◆ REQUEST ◆
Find all lines in the listing that include the word "Freeletics", then copy them.

=== Section Start ===

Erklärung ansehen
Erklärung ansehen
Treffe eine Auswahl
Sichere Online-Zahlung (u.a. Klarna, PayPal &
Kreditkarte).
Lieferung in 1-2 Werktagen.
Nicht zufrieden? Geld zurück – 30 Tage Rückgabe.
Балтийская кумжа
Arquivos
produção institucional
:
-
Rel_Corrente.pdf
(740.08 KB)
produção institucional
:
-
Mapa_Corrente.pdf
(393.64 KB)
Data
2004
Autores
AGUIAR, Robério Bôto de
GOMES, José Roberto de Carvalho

=== Section End ===
=== Section Start ===

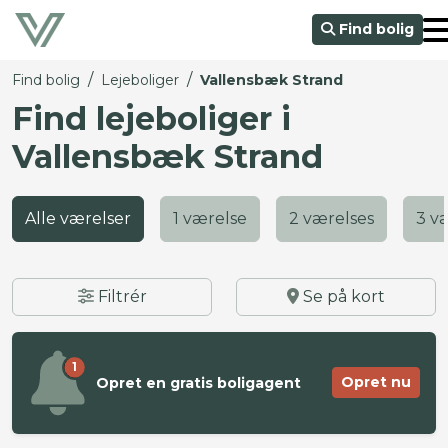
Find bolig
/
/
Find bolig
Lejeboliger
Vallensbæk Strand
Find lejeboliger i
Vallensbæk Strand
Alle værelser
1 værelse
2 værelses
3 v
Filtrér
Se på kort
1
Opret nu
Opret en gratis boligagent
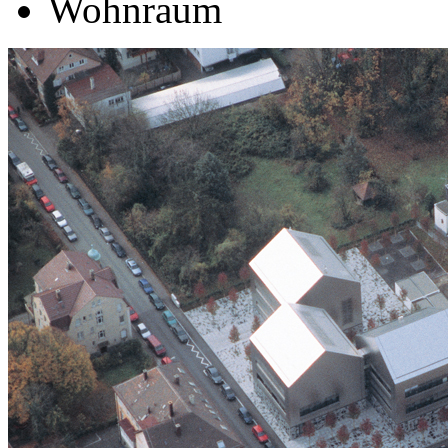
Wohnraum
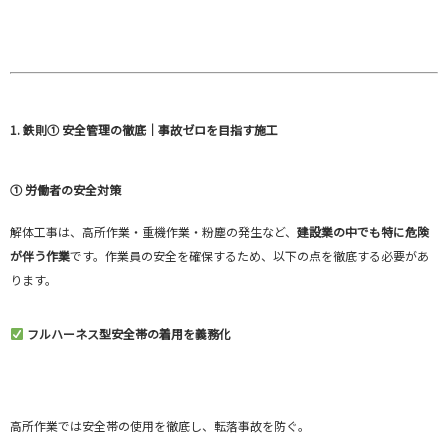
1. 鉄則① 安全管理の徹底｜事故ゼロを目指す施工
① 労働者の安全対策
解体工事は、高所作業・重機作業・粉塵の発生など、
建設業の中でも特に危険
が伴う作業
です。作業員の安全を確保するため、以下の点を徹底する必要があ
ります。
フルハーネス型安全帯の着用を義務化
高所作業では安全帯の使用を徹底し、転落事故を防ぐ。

=== Section End ===
=== Section Start ===

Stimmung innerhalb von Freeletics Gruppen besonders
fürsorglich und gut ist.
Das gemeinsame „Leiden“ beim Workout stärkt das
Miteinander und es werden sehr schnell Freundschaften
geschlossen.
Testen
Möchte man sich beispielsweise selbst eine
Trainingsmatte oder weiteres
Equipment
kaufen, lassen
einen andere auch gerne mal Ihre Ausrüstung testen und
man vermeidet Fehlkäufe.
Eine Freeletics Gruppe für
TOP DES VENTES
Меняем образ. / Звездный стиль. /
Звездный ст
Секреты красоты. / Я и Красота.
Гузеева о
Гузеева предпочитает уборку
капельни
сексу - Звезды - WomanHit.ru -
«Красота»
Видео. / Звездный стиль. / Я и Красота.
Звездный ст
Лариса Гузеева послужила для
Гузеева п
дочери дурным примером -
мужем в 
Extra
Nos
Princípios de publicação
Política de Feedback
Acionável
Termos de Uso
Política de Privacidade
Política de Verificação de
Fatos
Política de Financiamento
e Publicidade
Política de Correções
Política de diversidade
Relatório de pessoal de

=== Section End ===

◆ REPLY ◆
Stimmung innerhalb von Freeletics Gruppen besonders
Eine Freeletics Gruppe für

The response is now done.